▶ Problem
Gather every line below that contains the string "Thailand", matching uppercase and lowercase letters exactly.

═══ Records supplied

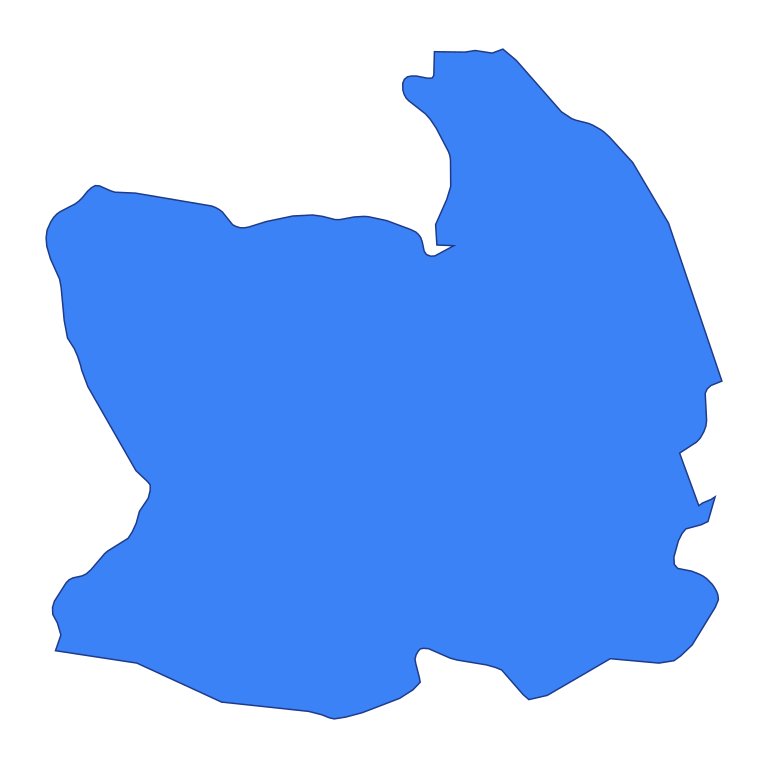 an SVG outline of Chai Nat
{"feature_id": "THA-407", "entity_name": "Chai Nat", "entity_type": "Province", "adm_level": 1, "iso_a3": "THA", "parent_name": "Thailand", "parent_adm1": "", "projection": "robinson", "projection_center": [100.013, 15.165], "detail": "fine", "context": "isolated", "style": "filled", "palette": "blue", "viewbox_px": 768, "rotation_deg": 0, "n_neighbors": 0, "source": "natural_earth", "source_scale": "10m", "svg_char_len": 2275}
<svg xmlns="http://www.w3.org/2000/svg" viewBox="0 0 768 768"><path d="M528.9,699.6L523.1,694.6L501.7,670.0L495.6,667.5L486.5,664.9L457.5,660.1L450.3,658.2L428.6,648.7L423.6,648.3L420.2,648.9L418.1,651.4L416.1,654.9L415.0,659.1L415.8,663.7L419.3,677.3L420.2,682.2L413.1,689.7L399.7,698.3L362.2,712.7L345.6,717.1L334.2,718.9L329.4,717.8L321.6,714.7L308.7,711.4L221.6,702.1L136.9,663.1L55.5,650.7L60.9,635.0L57.4,623.0L52.8,614.4L52.5,607.5L54.4,601.2L66.2,582.7L69.1,579.8L72.9,577.9L82.1,575.9L86.2,573.9L90.8,569.9L104.6,553.7L107.7,551.0L128.1,538.3L132.3,531.8L136.2,523.3L139.4,511.4L148.3,498.1L150.2,490.3L150.2,484.9L147.6,481.7L135.9,470.6L87.9,386.7L81.7,370.1L80.6,365.4L77.8,356.7L74.4,348.8L67.5,338.0L64.2,320.4L61.1,287.2L59.6,279.2L50.5,258.9L46.8,246.3L46.1,237.8L47.1,230.1L50.7,222.0L53.7,217.4L56.9,214.0L60.1,211.7L74.8,204.1L78.9,201.1L82.6,197.4L87.4,191.4L91.5,187.7L95.2,185.6L99.5,185.9L110.8,190.9L115.0,192.2L135.4,193.1L211.6,206.0L215.5,207.5L219.1,209.5L222.3,211.9L232.6,224.7L236.1,226.5L240.3,227.8L244.4,227.8L248.9,227.0L266.1,221.6L292.8,216.0L312.6,215.0L322.2,216.3L335.2,219.6L339.9,219.6L353.8,217.0L363.8,216.4L368.4,216.7L386.7,220.6L410.6,229.5L415.8,232.0L418.3,234.3L420.6,237.3L422.2,241.7L424.2,251.2L426.4,254.5L430.7,256.2L434.9,255.9L453.8,245.7L436.9,245.0L435.6,224.6L446.8,199.3L450.7,186.5L450.5,159.7L449.8,155.4L448.5,151.7L436.3,128.3L430.2,119.2L425.5,113.9L408.9,100.9L406.4,98.4L404.3,94.7L402.9,90.3L402.7,83.3L404.4,79.3L407.5,76.8L411.5,76.0L416.3,76.0L427.0,78.1L431.9,78.2L433.8,75.6L434.4,51.7L465.1,52.1L475.1,50.5L492.2,53.1L502.9,49.1L516.3,60.4L561.4,111.8L571.7,118.6L575.8,120.2L588.9,123.5L593.2,125.4L600.6,129.6L603.6,131.7L609.6,137.2L632.7,162.5L668.5,223.1L721.9,381.1L710.9,385.5L707.3,388.8L705.2,393.2L706.6,420.5L705.9,426.1L703.8,431.8L700.3,438.0L696.6,442.0L679.6,453.1L698.8,505.7L702.7,502.9L711.0,499.5L715.1,496.8L708.0,521.5L701.3,524.7L685.8,528.9L682.0,533.6L678.4,540.8L673.9,557.1L674.3,564.4L677.7,568.4L691.5,571.1L699.6,574.3L703.4,576.3L706.7,578.7L712.3,584.4L714.6,587.8L716.7,591.6L717.9,595.1L718.4,599.5L718.1,600.5L715.3,607.2L692.2,644.9L680.7,655.9L674.0,660.7L658.9,663.1L610.3,658.7L547.2,695.4L528.9,699.6Z" fill="#3b82f6" stroke="#1e3a8a" stroke-width="1.5"/></svg>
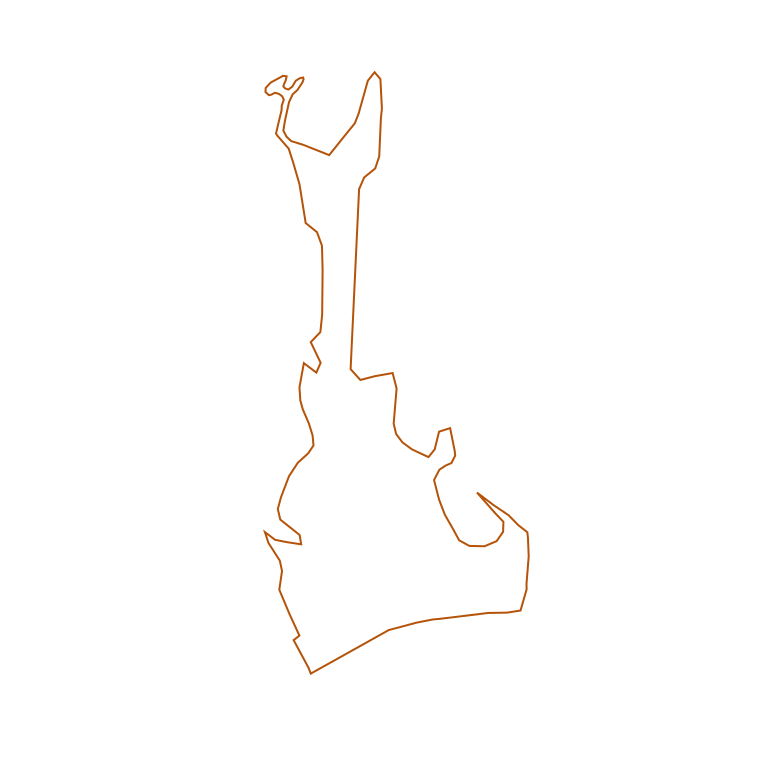 Meketii, Koror, Palau, rotated 15°
{"feature_id": "81905179B7875466527963", "entity_name": "Meketii", "entity_type": "district", "adm_level": 2, "iso_a3": "PLW", "parent_name": "Palau", "parent_adm1": "Koror", "projection": "mercator", "projection_center": [134.481, 7.348], "detail": "fine", "context": "isolated", "style": "outline", "palette": "amber", "viewbox_px": 768, "rotation_deg": 15, "n_neighbors": 0, "source": "geoboundaries", "source_scale": "gbopen_adm2", "svg_char_len": 1782}
<svg xmlns="http://www.w3.org/2000/svg" viewBox="0 0 768 768"><g transform="rotate(15 384 384)"><path d="M501.9,464.8L525.3,480.3L535.0,486.2L537.3,495.9L533.5,506.6L523.1,514.7L508.4,518.3L497.0,515.5L488.6,506.6L476.7,494.6L467.1,481.4L457.2,463.8L459.7,452.4L464.8,446.7L469.6,442.9L471.3,434.8L469.8,430.7L459.3,409.5L449.5,415.8L449.9,434.0L445.9,443.1L427.9,439.9L416.9,435.6L408.7,429.2L403.6,419.8L397.3,385.0L389.5,371.2L373.4,378.7L360.1,386.2L347.9,378.3L309.5,202.2L311.4,189.6L319.7,178.1L320.5,165.5L312.2,128.0L310.7,118.5L301.6,90.4L294.2,85.3L289.9,95.2L289.5,129.5L288.3,139.8L281.6,154.8L271.8,177.1L244.4,173.9L231.5,173.4L225.8,170.3L221.2,165.3L220.2,155.4L219.3,136.3L220.8,127.8L224.2,122.6L227.2,113.7L227.4,110.3L226.6,108.9L223.4,110.5L220.3,113.9L218.4,120.6L215.3,124.4L211.9,124.0L209.8,122.7L209.8,120.3L210.5,116.0L210.3,112.0L206.7,112.4L204.5,114.6L196.5,122.2L193.1,128.7L194.0,132.7L198.1,134.8L200.3,133.7L203.1,131.0L207.3,130.9L211.3,132.5L213.6,135.3L213.2,141.8L214.2,146.0L214.5,159.0L214.9,170.1L217.0,171.9L231.0,181.3L238.9,193.5L250.6,212.8L266.7,248.8L280.0,254.7L288.3,266.5L295.3,290.2L306.3,332.9L309.1,350.3L302.4,362.5L317.3,379.9L315.7,390.5L301.2,384.6L303.2,409.1L307.5,421.7L312.2,429.6L321.6,441.5L328.3,452.1L331.8,461.6L328.7,470.7L321.2,482.2L316.1,497.6L313.8,520.1L313.8,532.3L318.9,541.8L341.6,551.7L345.5,560.3L331.0,561.9L319.2,562.7L307.3,557.9L313.5,567.4L329.1,581.6L333.9,591.0L336.1,609.8L352.2,630.6L367.4,648.9L363.0,654.8L384.6,677.7L388.2,682.7L437.1,635.2L452.3,620.4L477.0,606.2L492.1,598.8L498.4,596.5L543.9,578.2L562.0,573.0L574.5,567.5L574.9,545.4L573.4,540.3L568.4,513.1L562.8,495.1L560.8,490.1L550.1,485.5L538.3,478.5L521.1,472.6L501.9,464.8Z" fill="none" stroke="#b45309" stroke-width="2"/></g></svg>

══════

▶ Solved problem
{"feature_id": "THA-407", "entity_name": "Chai Nat", "entity_type": "Province", "adm_level": 1, "iso_a3": "THA", "parent_name": "Thailand", "parent_adm1": "", "projection": "robinson", "projection_center": [100.013, 15.165], "detail": "fine", "context": "isolated", "style": "filled", "palette": "blue", "viewbox_px": 768, "rotation_deg": 0, "n_neighbors": 0, "source": "natural_earth", "source_scale": "10m", "svg_char_len": 2275}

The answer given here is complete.